» **Consigne**: Recopiez intégralement, sans la moindre modification, l'extrait ci-dessous sur la consommation des BZD.

» **Extrait choisi**:
Tableau 5 : BZD et apparentées commercialisées en France en 2012 [89].
* La classification utilisée est la classification ATC (anatomique, thérapeutique, chimique) établie par l’OMS, clobazam et diazépam y sont classés en tant qu’anxiolytiques, mais sont également utilisés comme antiépileptiques ; le tétrazépam n’est plus commercialisé en France depuis juillet 2013.
1.6 Consommation des BZD
1.6.1 Consommation en France et dans le monde
Le rapport de l’ANSM sur l’état des lieux de la consommation des BZD en France, montre que celle-‐ci a globalement diminué depuis l’année 2000. Toutefois, depuis 2008 cette tendance à la baisse paraît interrompue et l’on observe en 2010, comme en 2012, une reprise de la consommation, (Figure 13) et ceci malgré la baisse importante de la consommation de tétrazépam et de clonazépam qui ont toutes deux fait l’objet de mesures particulières. La première a subi un déremboursement en 2011 suite à la réévaluation de son rapport bénéfice/risque (et a été retirée du marché européen en Juillet 2013) ; la deuxième fait l’objet de mesures réglementaires encadrant son accès en raison principalement de sa prescription en dehors des indications de l’Autorisation de mise sur le marché (AMM) et de son usage détourné en particulier par les toxicomanes [89].

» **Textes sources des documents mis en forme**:
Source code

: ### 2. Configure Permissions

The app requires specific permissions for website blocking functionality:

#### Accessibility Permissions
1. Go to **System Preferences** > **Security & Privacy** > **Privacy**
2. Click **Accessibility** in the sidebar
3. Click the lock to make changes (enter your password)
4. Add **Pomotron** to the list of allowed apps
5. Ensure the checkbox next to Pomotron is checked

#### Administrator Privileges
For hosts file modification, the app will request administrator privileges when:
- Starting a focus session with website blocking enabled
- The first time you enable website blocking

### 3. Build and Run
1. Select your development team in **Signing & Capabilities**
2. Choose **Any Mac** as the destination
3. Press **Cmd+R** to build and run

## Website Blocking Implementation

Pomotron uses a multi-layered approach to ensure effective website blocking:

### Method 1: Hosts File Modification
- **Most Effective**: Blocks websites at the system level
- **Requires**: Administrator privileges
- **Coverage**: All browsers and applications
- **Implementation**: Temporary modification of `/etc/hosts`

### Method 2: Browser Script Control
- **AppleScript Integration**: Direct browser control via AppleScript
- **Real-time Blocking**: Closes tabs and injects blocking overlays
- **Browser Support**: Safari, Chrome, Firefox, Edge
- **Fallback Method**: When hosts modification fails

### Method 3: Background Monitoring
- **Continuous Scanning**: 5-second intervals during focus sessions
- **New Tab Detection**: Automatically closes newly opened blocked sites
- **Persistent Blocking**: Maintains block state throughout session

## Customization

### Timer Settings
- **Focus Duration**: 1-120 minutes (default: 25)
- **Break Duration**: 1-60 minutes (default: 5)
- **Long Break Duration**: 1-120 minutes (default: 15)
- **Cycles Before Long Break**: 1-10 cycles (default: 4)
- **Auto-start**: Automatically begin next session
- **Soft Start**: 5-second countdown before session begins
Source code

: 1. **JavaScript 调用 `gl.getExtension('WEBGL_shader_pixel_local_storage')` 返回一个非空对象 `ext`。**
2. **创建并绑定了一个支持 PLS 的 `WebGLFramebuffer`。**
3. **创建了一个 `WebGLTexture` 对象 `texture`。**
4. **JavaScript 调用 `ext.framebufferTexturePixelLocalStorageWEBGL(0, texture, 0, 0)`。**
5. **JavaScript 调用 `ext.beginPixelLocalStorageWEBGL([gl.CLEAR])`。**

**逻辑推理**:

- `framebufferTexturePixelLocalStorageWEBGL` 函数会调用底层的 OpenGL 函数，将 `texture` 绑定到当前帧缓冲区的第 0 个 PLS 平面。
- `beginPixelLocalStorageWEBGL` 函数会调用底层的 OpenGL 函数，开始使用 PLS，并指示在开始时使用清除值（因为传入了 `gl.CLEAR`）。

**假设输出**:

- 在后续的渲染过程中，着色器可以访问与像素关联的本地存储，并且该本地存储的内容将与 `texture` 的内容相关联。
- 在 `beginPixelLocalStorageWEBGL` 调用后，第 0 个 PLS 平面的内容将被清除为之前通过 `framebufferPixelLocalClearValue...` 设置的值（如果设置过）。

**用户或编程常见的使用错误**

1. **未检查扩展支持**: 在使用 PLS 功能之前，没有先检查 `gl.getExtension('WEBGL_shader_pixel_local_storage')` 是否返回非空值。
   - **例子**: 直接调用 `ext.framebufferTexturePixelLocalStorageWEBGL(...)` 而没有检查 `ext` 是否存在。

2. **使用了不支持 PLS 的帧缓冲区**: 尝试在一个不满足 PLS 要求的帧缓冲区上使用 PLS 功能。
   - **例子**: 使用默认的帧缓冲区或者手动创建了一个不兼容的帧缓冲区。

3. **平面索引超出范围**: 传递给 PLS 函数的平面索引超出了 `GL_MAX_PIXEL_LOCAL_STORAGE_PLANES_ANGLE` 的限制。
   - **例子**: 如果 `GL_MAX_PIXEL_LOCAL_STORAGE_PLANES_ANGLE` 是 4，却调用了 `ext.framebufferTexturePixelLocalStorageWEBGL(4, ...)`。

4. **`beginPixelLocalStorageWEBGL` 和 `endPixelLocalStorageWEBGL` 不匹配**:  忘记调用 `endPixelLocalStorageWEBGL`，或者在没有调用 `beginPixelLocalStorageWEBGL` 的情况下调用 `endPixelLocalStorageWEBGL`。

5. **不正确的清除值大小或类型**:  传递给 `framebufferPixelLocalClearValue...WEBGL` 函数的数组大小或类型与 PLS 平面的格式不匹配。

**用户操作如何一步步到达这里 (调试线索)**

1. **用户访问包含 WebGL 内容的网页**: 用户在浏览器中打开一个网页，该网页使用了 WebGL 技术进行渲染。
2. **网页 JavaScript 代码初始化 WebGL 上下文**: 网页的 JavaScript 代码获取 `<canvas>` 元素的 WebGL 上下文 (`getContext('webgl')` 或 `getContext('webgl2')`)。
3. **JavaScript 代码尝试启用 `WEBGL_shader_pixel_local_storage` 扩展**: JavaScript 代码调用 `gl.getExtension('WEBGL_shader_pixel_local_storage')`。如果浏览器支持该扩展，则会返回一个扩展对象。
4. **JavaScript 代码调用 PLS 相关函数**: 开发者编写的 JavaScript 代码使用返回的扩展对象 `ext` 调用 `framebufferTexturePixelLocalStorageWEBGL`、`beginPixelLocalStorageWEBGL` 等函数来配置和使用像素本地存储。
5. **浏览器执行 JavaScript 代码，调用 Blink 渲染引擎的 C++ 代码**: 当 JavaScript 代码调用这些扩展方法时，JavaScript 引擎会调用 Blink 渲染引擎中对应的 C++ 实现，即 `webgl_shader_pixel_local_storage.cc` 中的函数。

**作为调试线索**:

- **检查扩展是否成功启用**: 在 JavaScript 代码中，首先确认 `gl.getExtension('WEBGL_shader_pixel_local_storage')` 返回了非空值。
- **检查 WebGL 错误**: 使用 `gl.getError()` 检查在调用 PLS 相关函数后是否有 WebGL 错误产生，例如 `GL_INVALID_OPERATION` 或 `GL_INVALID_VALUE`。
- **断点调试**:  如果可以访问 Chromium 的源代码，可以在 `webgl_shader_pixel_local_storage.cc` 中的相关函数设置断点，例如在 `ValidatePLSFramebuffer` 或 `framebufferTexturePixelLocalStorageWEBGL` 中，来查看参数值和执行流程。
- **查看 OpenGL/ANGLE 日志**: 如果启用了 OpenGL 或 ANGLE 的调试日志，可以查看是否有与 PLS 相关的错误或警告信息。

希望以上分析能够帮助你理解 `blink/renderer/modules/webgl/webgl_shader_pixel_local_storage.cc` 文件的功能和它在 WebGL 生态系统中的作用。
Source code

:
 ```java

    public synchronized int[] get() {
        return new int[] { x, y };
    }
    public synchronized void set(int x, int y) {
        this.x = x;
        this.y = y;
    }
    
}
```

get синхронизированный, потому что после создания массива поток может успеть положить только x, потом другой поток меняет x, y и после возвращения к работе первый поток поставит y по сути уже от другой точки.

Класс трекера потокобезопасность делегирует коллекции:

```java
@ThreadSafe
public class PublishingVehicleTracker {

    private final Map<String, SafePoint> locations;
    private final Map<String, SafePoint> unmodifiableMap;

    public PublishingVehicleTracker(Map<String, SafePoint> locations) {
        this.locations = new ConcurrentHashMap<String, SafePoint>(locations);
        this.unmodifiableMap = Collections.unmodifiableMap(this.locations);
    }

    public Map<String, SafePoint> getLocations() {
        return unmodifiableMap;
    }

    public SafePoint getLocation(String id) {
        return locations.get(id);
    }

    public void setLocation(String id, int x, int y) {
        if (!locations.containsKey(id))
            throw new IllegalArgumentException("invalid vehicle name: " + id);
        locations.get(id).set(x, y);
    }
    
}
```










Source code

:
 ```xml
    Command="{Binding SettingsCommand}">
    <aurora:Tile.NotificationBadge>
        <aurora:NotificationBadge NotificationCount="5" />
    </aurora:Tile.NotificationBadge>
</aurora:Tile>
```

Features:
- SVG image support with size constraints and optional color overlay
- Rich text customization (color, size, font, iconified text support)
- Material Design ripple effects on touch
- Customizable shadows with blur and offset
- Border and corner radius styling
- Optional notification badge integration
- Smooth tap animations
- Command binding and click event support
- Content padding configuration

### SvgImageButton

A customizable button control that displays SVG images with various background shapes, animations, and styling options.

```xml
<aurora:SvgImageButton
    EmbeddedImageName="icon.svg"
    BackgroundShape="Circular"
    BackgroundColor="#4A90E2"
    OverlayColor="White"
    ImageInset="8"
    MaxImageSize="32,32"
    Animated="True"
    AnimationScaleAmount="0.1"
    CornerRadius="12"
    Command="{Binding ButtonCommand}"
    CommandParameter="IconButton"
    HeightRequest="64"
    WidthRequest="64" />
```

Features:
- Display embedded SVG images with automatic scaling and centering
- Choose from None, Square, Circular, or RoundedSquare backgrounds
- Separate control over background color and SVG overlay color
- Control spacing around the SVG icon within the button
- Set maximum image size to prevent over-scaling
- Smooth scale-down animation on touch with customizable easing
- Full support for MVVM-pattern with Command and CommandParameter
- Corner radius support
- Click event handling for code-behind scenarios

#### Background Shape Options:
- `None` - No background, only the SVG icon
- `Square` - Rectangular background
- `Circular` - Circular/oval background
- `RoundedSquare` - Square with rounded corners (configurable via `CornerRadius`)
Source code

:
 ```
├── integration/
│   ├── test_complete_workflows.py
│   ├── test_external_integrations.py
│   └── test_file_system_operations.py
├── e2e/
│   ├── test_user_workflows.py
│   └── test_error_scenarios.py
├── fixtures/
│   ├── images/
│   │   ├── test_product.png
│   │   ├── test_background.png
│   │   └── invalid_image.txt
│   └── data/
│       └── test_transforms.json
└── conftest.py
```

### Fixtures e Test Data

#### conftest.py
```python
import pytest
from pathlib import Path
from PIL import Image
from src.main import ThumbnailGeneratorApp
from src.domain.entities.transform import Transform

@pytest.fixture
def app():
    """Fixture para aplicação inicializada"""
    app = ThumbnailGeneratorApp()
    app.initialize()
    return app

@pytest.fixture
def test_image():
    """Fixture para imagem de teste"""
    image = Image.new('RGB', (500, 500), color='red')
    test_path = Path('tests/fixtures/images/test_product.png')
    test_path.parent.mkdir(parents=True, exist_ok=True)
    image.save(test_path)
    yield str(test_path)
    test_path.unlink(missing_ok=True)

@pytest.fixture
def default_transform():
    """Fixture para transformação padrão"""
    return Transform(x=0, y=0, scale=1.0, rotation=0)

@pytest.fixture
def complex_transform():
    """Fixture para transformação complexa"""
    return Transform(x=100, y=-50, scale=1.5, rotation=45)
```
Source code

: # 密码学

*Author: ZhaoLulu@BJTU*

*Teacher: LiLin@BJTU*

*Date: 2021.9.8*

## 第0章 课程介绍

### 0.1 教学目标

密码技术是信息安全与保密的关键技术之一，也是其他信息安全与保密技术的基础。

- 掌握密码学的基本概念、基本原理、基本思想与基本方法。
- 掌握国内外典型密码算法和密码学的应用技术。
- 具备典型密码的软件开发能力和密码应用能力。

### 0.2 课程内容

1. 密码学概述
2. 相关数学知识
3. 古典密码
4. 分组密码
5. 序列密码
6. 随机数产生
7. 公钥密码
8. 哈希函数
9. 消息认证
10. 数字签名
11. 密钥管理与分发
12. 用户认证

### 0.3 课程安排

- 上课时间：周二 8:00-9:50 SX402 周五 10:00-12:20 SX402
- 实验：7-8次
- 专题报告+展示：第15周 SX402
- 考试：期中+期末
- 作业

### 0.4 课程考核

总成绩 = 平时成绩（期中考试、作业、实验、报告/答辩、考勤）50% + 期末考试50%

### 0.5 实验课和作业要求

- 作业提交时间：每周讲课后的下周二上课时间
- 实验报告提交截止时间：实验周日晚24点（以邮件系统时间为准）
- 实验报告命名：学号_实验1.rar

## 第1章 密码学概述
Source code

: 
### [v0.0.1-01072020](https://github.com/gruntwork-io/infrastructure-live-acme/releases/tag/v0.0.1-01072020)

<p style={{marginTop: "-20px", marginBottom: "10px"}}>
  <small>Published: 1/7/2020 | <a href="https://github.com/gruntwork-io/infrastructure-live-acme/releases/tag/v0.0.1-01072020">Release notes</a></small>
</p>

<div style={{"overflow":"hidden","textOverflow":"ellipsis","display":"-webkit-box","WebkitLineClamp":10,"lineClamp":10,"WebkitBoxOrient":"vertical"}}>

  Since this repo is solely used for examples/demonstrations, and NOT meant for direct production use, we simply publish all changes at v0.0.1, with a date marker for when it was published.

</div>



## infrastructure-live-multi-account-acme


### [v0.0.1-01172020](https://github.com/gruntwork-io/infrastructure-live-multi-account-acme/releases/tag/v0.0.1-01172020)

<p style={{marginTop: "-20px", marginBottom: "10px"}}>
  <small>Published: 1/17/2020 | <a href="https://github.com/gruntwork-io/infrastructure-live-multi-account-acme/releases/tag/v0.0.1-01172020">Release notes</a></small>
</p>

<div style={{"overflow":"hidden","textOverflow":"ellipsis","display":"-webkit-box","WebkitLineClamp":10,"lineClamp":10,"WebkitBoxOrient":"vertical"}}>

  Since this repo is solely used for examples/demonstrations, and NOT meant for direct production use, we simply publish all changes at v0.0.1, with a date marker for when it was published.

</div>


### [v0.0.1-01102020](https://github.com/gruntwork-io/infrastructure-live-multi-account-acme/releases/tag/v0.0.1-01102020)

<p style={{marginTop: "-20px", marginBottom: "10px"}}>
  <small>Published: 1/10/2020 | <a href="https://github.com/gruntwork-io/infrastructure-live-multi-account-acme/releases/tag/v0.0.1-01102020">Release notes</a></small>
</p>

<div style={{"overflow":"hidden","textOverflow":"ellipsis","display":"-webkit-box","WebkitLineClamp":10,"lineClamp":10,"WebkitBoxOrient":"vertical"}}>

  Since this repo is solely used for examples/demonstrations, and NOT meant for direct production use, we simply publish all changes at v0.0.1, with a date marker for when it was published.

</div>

» **Réponse**:
Tableau 5 : BZD et apparentées commercialisées en France en 2012 [89].
* La classification utilisée est la classification ATC (anatomique, thérapeutique, chimique) établie par l’OMS, clobazam et diazépam y sont classés en tant qu’anxiolytiques, mais sont également utilisés comme antiépileptiques ; le tétrazépam n’est plus commercialisé en France depuis juillet 2013.
1.6 Consommation des BZD
1.6.1 Consommation en France et dans le monde
Le rapport de l’ANSM sur l’état des lieux de la consommation des BZD en France, montre que celle-‐ci a globalement diminué depuis l’année 2000. Toutefois, depuis 2008 cette tendance à la baisse paraît interrompue et l’on observe en 2010, comme en 2012, une reprise de la consommation, (Figure 13) et ceci malgré la baisse importante de la consommation de tétrazépam et de clonazépam qui ont toutes deux fait l’objet de mesures particulières. La première a subi un déremboursement en 2011 suite à la réévaluation de son rapport bénéfice/risque (et a été retirée du marché européen en Juillet 2013) ; la deuxième fait l’objet de mesures réglementaires encadrant son accès en raison principalement de sa prescription en dehors des indications de l’Autorisation de mise sur le marché (AMM) et de son usage détourné en particulier par les toxicomanes [89].